BEGIN SUPPLIED TEXT

In this issue: Scenario Questions
“It was a dark and stormy night. The current temp is 60 degrees. You’ve been sleeping all night until the tones go off. You drive approximately 15 minutes and arrive at a well-kept two-story ranch style house with a cat sleeping on the porch. The patient has a history of diabetes and takes insulin. The husband is a military veteran and is concerned that his wife will not wake up. He tells you she is a diabetic and he might have given her too much insulin because he can’t read the fine print. Your patient is an elderly female lying on the couch with snoring respirations. Her skin is cool, pale, and diaphoretic. Once in 1985 she broke her foot but otherwise has not had any medical procedures. Which of the following is the first procedure you should do.”
- Open the airway with a head-tilt chin lift
- Start immediate compressions
- Provide D50 via IV
- Immediate transport to the closest hospital
These questions are long, wandering, and often end up with a really easy answer. Most of the time, they are just following one giant flow chart! Don’t let them intimidate you just because there’s usually a lot of words involved.

END SUPPLIED TEXT
BEGIN DATA UNDER STUDY

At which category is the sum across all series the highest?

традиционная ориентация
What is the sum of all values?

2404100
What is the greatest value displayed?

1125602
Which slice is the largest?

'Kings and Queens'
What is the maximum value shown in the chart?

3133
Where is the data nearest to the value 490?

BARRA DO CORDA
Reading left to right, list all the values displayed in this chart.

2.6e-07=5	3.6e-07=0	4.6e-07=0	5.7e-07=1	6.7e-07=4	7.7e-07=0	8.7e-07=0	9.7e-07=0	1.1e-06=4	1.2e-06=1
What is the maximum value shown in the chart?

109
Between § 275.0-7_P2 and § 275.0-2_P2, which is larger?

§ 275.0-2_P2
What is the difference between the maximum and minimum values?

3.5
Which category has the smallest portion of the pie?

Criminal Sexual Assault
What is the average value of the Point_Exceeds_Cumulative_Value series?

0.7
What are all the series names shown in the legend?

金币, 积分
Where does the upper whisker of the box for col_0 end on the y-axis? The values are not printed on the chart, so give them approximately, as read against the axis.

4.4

END DATA UNDER STUDY

PROBLEMS AND TASKS:
1) Do these statements agree with the piece on scenario questions? Answer yes or no for each, and quote the words from the piece that decide it.
(a) The patient's husband is a military veteran.
(b) The drive to the house takes about 30 minutes.
(c) The patient's skin is warm and flushed.
2) According to the piece on scenario questions, in what year did the patient break her foot?
3) Continue the piece on scenario questions from its final sentence.

RESULTS OF THE EXERCISE:
1)
(a) Yes: "The husband is a military veteran"
(b) No: "You drive approximately 15 minutes"
(c) No: "Her skin is cool, pale, and diaphoretic."

2) She broke her foot in 1985.

3)
Thankfully NREMT is moving away from this style question. If we were to “modernize” this question, it might read like this:
“How should you first treat an unresponsive diabetic patient with snoring respirations?”
E&T Final Thoughts: While you can’t technically measure ST elevation on a simple Lead II strip due to the calibration differences that happen when you run a 12 lead, you should always give your EKG a quick look before giving nitro – if you can see some obvious elevation in Lead II – run the 12 first because you might be dealing with a right-sided infarct!